EXCLUSIF. Une élève-avocate a porté plainte pour « viol, harcèlement et agression sexuelle », contre Me Sylvain Laspalles. Les faits se seraient produits durant le stage de la plaignante à l’Ordre du Barreau de Toulouse. Me Sophie Coq, bâtonnière, est également visée par une procédure en raison de son attitude lorsqu’elle aurait eu connaissance des faits présumés.
Deux plaintes, l’une pour « viol, harcèlement et agression sexuelle » qui vise le vice-bâtonnier de l’ordre des avocats de Toulouse, Me Sylvain Laspalles, l’autre pour « inaction de l’Ordre » dont devra répondre Me Sophie Coq, bâtonnière, ont été transmises ce jeudi 5 mars au matin au procureur de Toulouse. La plaignante est une élève de l’École d’avocats de Toulouse qui effectuait un stage de six mois à l’Ordre des avocats, dans le cadre de son Parcours personnel individualisé (PPI).
De la mi-2025 jusqu’à la fin de l’année dernière, cette jeune femme âgée de 26 ans aurait été victime d’agissements inappropriés de la part du vice-bâtonnier, jusqu’à subir un viol, courant décembre, dans les locaux professionnels de Me Sylvain Laspalles.
Dans ses déclarations, la victime présumée raconte une forme d’emprise qui aurait revêtu différentes formes, à partir du mois de septembre. D’abord des missions qui nécessitaient systématiquement un travail en commun, puis des propos déplacés faits d’allusions embarrassantes ou de pressions déguisées. Plusieurs SMS confirmeraient les déclarations de l’élève-avocate qui évoque un jeu manipulatoire sentimental parfaitement inopportun.
Une soirée qui aurait mal tourné
En octobre 2025, elle adressera d’ailleurs un mail à Me Laspalles, avec copie à Me Coq, dans lequel la stagiaire exigera de la part du vice-bâtonnier des relations et un comportement strictement professionnels.

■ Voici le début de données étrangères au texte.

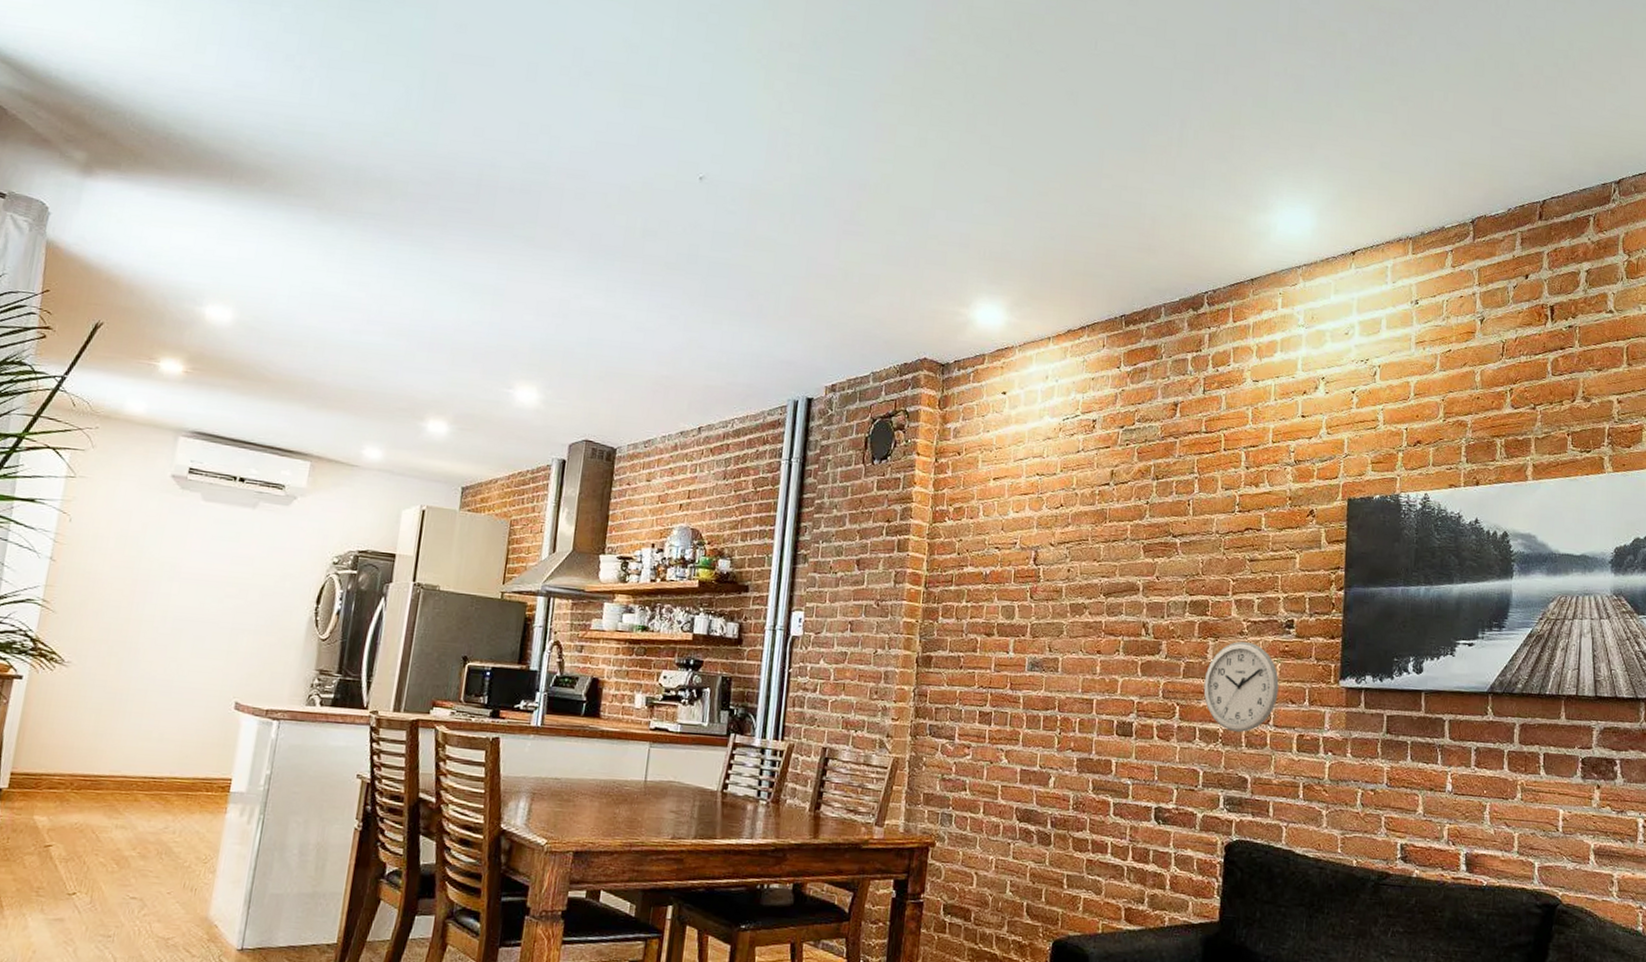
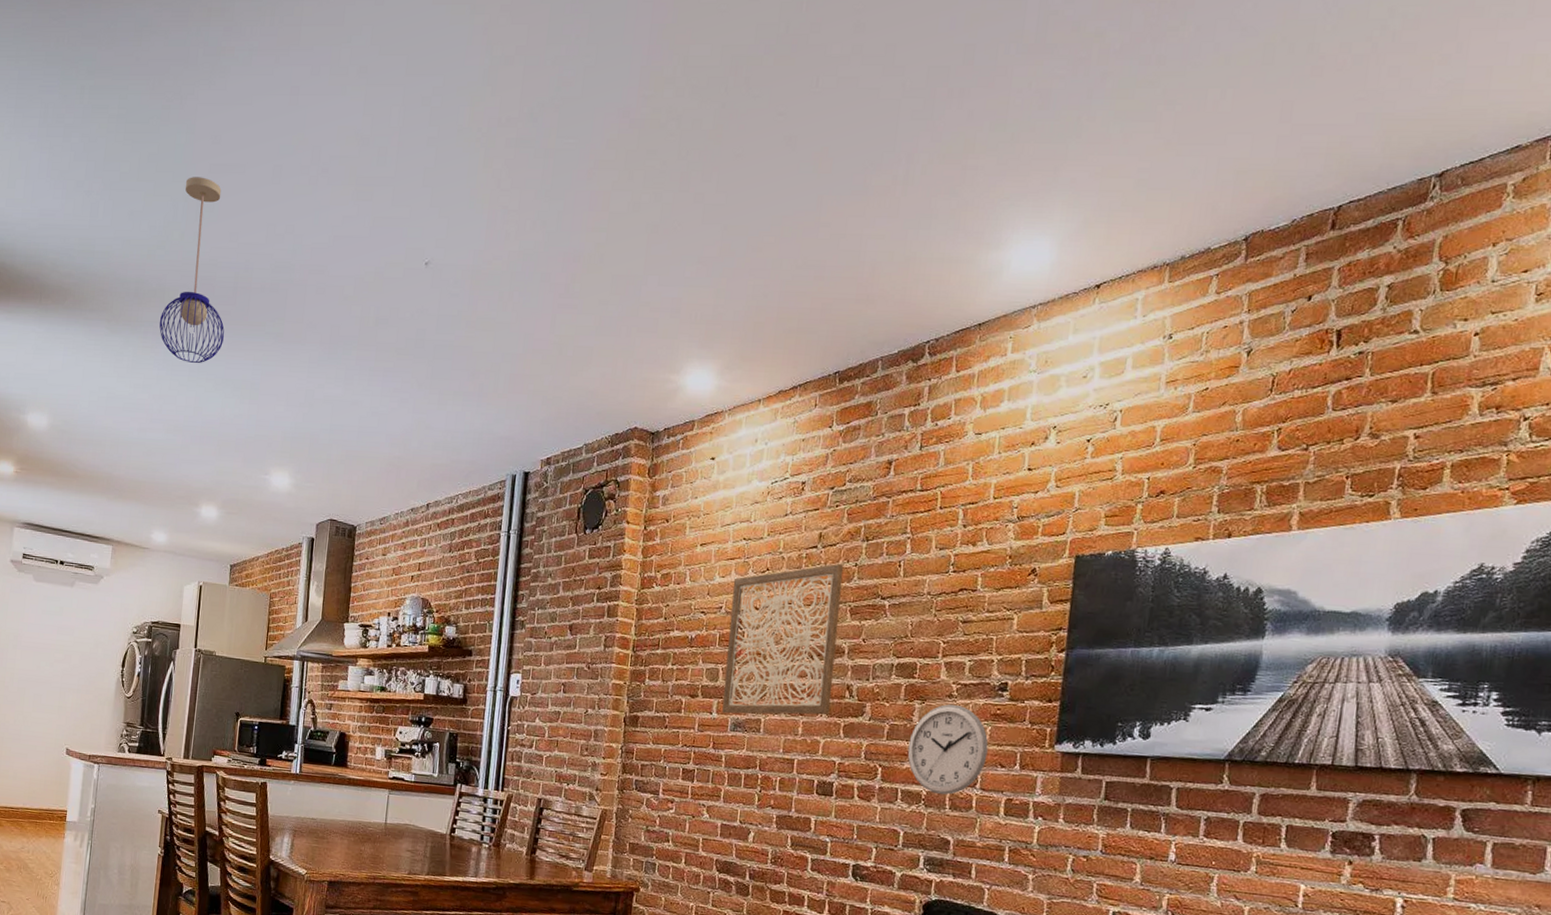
pendant light: none [383,64,466,263] -> present [159,177,225,363]
wall art: none [1019,500,1136,654] -> present [722,563,844,715]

Elle n’aura jamais de réponse de la présidence de l’Ordre.
C’est lors d’une soirée, à l’approche de la fin du stage de l’élève-avocate, que Me Laspalles lui aurait imposé un baiser forcé dans un bar. Devant la réaction de la victime présumée, le vice-bâtonnier aurait alors considéré devoir s’expliquer calmement dans ses locaux professionnels. Des sushis seront achetés en chemin, puis la jeune femme quittera le cabinet de Me Laspalles après, dit-elle, avoir subi un viol.
Elle fait l’objet, depuis, d’un accompagnement psychologique. Contacté par « La Dépêche du Midi », le vice-président de l’Ordre des avocats a indiqué ce jeudi « apprendre qu’une plainte me vise, sans plus de commentaires à ce stade ».
Les mises en garde de la bâtonnière
Début janvier, alors que s’est terminé son PPI quelques jours plus tôt, l’élève-avocate adresse un second mail intitulé « Stop harcèlement » à Mes Coq et Laspalles. La bâtonnière aurait alors convoqué la plaignante hors des locaux ordinaux, dans le cabinet d’une consœur. Le rendez-vous se serait déroulé en présence des deux avocates, mais également d’une amie de la jeune femme. Cette accompagnatrice aurait secrètement enregistré la discussion.
À cette occasion, la jeune femme aurait dénoncé les faits de viol qu’elle dit avoir subis. Au cours de cet entretien, la victime présumée considère avoir été moins soutenue que lourdement mise en garde sur ses accusations et leurs conséquences. Quelques jours plus tard, à l’évocation d’un prochain dépôt de plainte, un délégataire sera désigné pour conduire une enquête déontologique. Contactée par nos soins, Me Sophie Coq est restée injoignable.
Selon nos informations, l’élève avocate aurait également informé son école de son agression survenue dans le cadre de son cursus scolaire. Contacté par « La Dépêche du Midi », Me Thierry Carrère, Président, a indiqué ne pas vouloir s’exprimer sur cette affaire. « Si l’une de nos élèves est confrontée à ces faits d’une extrême gravité, elle recevra naturellement le soutien total de l’institution », a déclaré Me Carrère.
À ce stade de l’affaire, Mes Laspalles et Coq sont présumés innocents des faits qui leur sont reprochés.